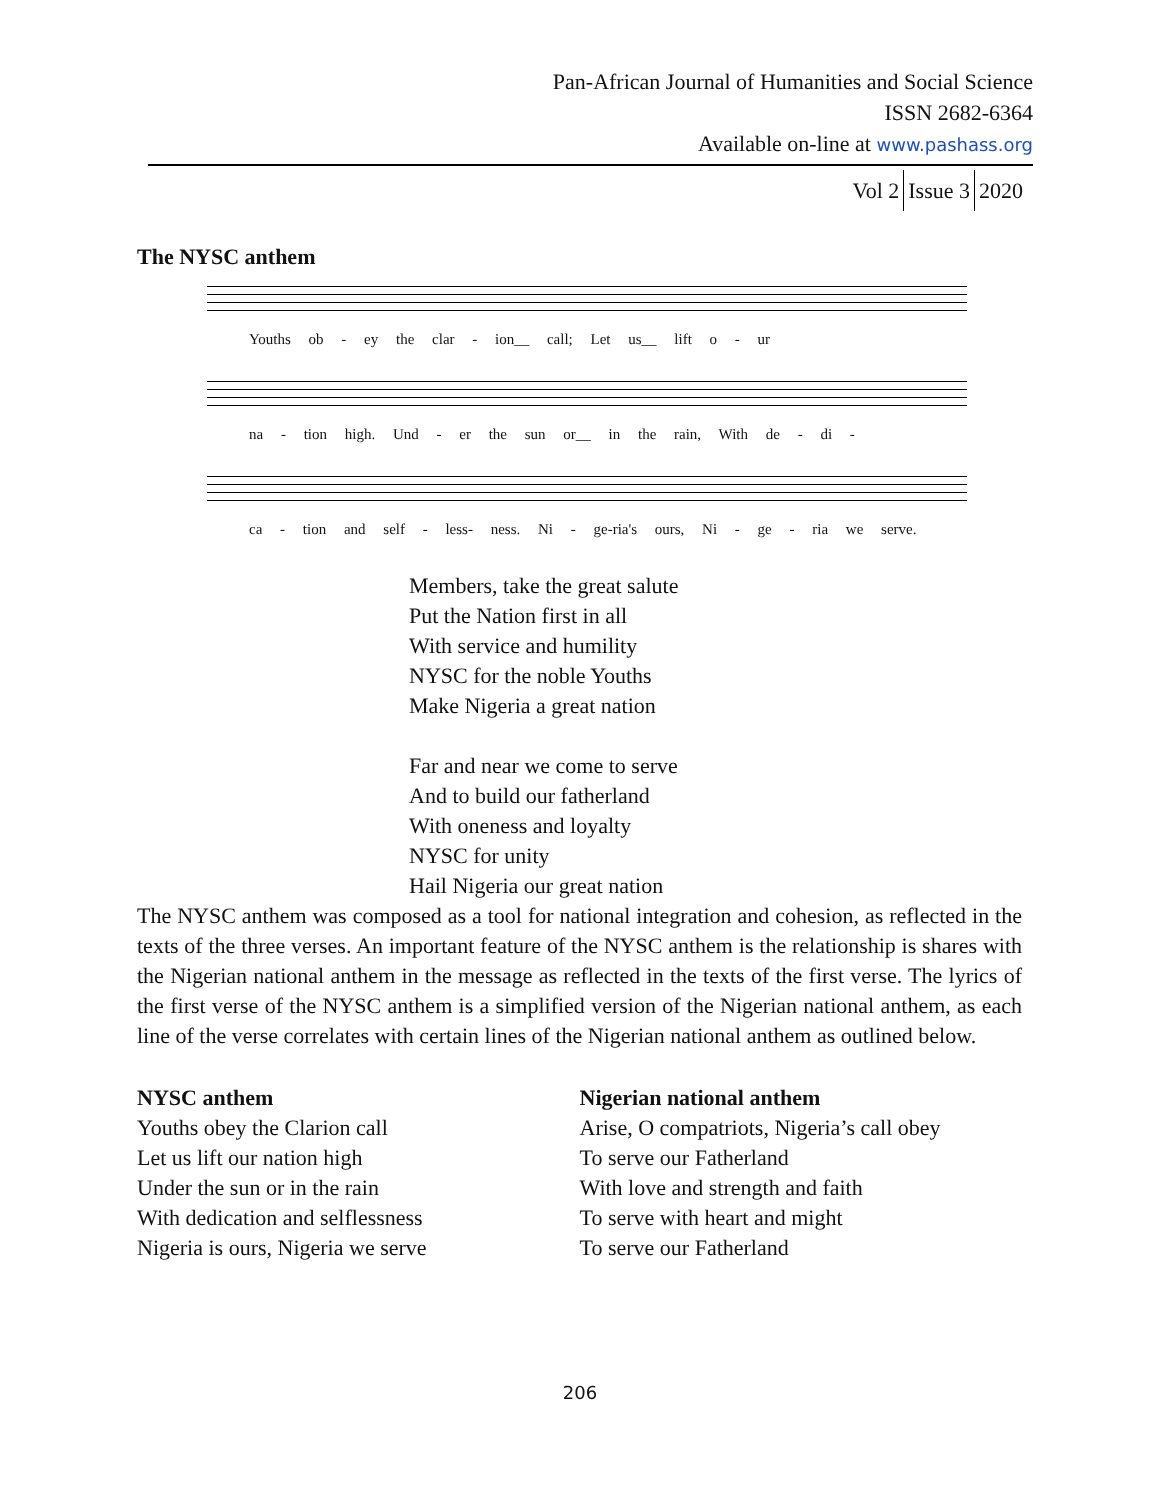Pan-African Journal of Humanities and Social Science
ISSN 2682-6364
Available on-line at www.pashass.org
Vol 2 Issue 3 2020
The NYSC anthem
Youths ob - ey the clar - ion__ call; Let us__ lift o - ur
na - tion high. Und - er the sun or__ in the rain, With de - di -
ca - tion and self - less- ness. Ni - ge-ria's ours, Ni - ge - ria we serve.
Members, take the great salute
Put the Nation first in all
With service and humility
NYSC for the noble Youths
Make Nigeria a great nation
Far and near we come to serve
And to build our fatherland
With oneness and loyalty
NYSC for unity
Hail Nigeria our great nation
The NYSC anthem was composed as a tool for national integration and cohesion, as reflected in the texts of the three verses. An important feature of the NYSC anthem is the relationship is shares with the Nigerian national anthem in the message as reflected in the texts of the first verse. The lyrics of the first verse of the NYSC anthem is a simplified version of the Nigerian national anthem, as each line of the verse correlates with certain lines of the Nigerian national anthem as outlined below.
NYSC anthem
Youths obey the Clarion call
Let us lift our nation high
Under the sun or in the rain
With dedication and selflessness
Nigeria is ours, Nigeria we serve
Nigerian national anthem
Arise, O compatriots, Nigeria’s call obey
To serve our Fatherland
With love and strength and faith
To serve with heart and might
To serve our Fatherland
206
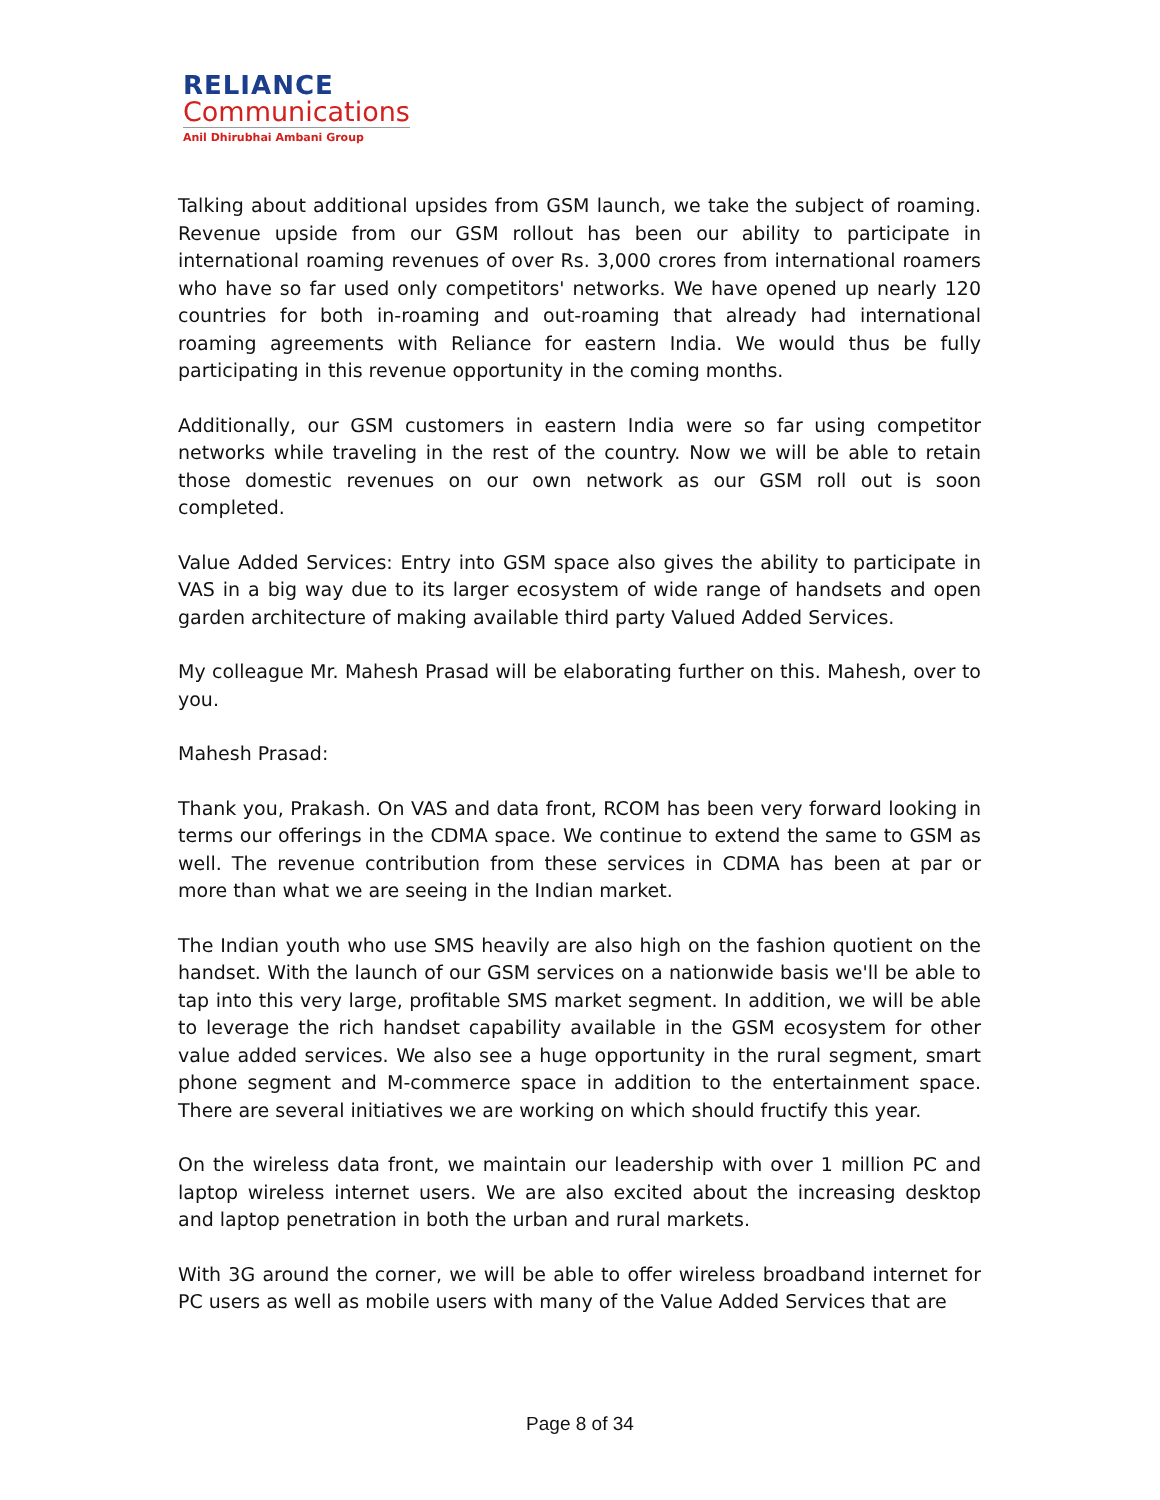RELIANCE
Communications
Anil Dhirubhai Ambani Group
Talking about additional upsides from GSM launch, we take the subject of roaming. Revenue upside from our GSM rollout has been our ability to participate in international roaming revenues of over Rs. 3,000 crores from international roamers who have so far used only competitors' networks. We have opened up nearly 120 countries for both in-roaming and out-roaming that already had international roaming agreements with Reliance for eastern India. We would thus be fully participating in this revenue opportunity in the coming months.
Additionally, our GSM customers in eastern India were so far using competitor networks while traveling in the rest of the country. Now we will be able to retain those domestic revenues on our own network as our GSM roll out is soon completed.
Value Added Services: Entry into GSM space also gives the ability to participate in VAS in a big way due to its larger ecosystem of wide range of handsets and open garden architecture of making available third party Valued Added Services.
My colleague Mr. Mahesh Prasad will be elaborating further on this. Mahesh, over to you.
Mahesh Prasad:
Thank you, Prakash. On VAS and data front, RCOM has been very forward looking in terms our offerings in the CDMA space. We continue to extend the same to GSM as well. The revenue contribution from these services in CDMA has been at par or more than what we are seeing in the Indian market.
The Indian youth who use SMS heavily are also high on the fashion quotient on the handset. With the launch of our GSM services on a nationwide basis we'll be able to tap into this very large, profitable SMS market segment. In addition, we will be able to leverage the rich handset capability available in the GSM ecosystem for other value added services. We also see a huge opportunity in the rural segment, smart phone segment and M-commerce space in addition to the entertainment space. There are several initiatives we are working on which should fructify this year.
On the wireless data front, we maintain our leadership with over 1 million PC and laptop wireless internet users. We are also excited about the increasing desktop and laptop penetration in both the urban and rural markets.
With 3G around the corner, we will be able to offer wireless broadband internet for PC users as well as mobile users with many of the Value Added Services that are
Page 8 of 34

# Problem requirements:
Of the lines above, copy only those from the one holding "Available on-line at www.pashass.org" to the one holding "Additionally, our GSM", both included, and exclude every image.

# Response to the task:
Available on-line at www.pashass.org
Vol 2 Issue 3 2020
The NYSC anthem
Youths ob - ey the clar - ion__ call; Let us__ lift o - ur
na - tion high. Und - er the sun or__ in the rain, With de - di -
ca - tion and self - less- ness. Ni - ge-ria's ours, Ni - ge - ria we serve.
Members, take the great salute
Put the Nation first in all
With service and humility
NYSC for the noble Youths
Make Nigeria a great nation
Far and near we come to serve
And to build our fatherland
With oneness and loyalty
NYSC for unity
Hail Nigeria our great nation
The NYSC anthem was composed as a tool for national integration and cohesion, as reflected in the texts of the three verses. An important feature of the NYSC anthem is the relationship is shares with the Nigerian national anthem in the message as reflected in the texts of the first verse. The lyrics of the first verse of the NYSC anthem is a simplified version of the Nigerian national anthem, as each line of the verse correlates with certain lines of the Nigerian national anthem as outlined below.
NYSC anthem
Youths obey the Clarion call
Let us lift our nation high
Under the sun or in the rain
With dedication and selflessness
Nigeria is ours, Nigeria we serve
Nigerian national anthem
Arise, O compatriots, Nigeria’s call obey
To serve our Fatherland
With love and strength and faith
To serve with heart and might
To serve our Fatherland
206
RELIANCE
Communications
Anil Dhirubhai Ambani Group
Talking about additional upsides from GSM launch, we take the subject of roaming. Revenue upside from our GSM rollout has been our ability to participate in international roaming revenues of over Rs. 3,000 crores from international roamers who have so far used only competitors' networks. We have opened up nearly 120 countries for both in-roaming and out-roaming that already had international roaming agreements with Reliance for eastern India. We would thus be fully participating in this revenue opportunity in the coming months.
Additionally, our GSM customers in eastern India were so far using competitor networks while traveling in the rest of the country. Now we will be able to retain those domestic revenues on our own network as our GSM roll out is soon completed.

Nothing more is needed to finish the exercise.